Государство есть машина по легализации убийств
После промышленной революции войны становились все более изощренными с технической и социальной точки зрения. Дело не только в том, что появлялось новое оружие. Все технические средства, ставшие причиной экономического рывка Запада, были приспособлены для войны. Людей возили по железным дорогам на фронт как возят уголь. Возникла военная бюрократия, система массового призыва, где вон тот человек в белой шапочке проверяет, не болен ли ты сифилисом, вот этот младший чин оформляет твои бумаги, а верховное командование в свою очередь уже запланировало на штабных картах конкретную яму, где ты помрешь.
Для того, чтобы как-то объяснить людям, зачем они должны участвовать в массовых убийствах с использованием новейших технических средств, было изобретено национальное государство.
Государство есть машина по легализации убийств. Убийцам выдавали справки, что они уничтожают людей во имя великой цели, подчиняясь приказу и по закону, и таким образом освобождаются от уголовной ответственности. Здесь еще и вотэбаутизм процветает: другие же из разных там стран убивали и остались приличными людьми, чем мы хуже?
Войны всегда существовали в человеческой истории, но именно к эпохе национальных государств обнажился разрыв между гуманистическими манерами общества и высокоорганизованными способами взаимного уничтожения, в которое вовлекается заметная часть населения, и которые объявляются чем-то нормальным в соответствии с “традициями и обычаями ведения войны”.
История современных государств представляет собой историю объявления совершенно маниакального типа действий, где хорошо организованные массы людей изобретательно лишают друг друга конечностей и выпускают друг друг другу кишки, чем-то очень нормальным.
Если памятника неизвестному солдату, красивых погонов и высоких речей не хватало для того, чтобы убедить людей, что война это клево, в дело вступала романтизация с одной стороны и попытки давить на совесть вместе с принуждением с другой. Война объявлялась чрезвычайно красивым, рыцарским предприятием, а вот кто не служил в армии, тот, как известно не мужик.
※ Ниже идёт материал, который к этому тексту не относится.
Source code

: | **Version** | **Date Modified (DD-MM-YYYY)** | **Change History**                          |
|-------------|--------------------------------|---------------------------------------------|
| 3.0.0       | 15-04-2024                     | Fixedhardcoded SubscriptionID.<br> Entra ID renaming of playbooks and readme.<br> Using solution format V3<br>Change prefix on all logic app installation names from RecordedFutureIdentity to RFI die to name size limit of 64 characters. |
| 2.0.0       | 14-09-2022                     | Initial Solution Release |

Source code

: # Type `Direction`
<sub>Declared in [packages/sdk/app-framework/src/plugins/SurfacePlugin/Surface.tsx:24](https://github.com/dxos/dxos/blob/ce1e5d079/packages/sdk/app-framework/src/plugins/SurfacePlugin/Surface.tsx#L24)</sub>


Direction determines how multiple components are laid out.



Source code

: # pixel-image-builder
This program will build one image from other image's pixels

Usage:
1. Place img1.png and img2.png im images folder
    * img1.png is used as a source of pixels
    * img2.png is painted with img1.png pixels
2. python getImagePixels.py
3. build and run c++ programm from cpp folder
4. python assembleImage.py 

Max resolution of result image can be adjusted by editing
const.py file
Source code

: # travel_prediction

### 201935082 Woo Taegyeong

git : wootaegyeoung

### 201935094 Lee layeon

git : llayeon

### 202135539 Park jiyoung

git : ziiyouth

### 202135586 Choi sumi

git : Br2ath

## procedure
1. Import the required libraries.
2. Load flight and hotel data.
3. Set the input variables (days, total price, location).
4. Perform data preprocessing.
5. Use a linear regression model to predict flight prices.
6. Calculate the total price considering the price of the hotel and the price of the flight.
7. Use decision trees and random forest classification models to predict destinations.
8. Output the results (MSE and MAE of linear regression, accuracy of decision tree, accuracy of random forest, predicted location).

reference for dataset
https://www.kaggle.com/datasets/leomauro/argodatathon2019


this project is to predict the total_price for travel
Главным же аргументом, загоняющим людей на убой, становились рассуждения о блестящих социальных лифтах, открывающихся перед участниками резни. “Наши мальчики” были изобретены не в 2022 году, а в ранних национальных государствах, где поучаствовать в войне означало выбиться в люди и заработать деньжат. О, блистательные карьеры крестьянских детей, которые стали генералами империи, все очень ими гордятся. Сочетание пропаганды, кровавой лотереи социальных лифтов и “легитимного насилия”, связанного со способностью утрамбовать людей в армию и отдавать им приказы, обеспечивало процветание государствам.
Левые политические идеологии появились как ответ на современные войны между национальные государствами. Государства объявляли бойню чем-то достойным, но и анархисты, и социалисты призывали называть вещи своими именами. Точное описание военных действий дал анархист Толстой, бывший офицер империи, проделавший обратное путешествие на традиционном социальном лифте. К слову, даже либертарианцы по этому признаку левые благодаря их принципу ненасилия.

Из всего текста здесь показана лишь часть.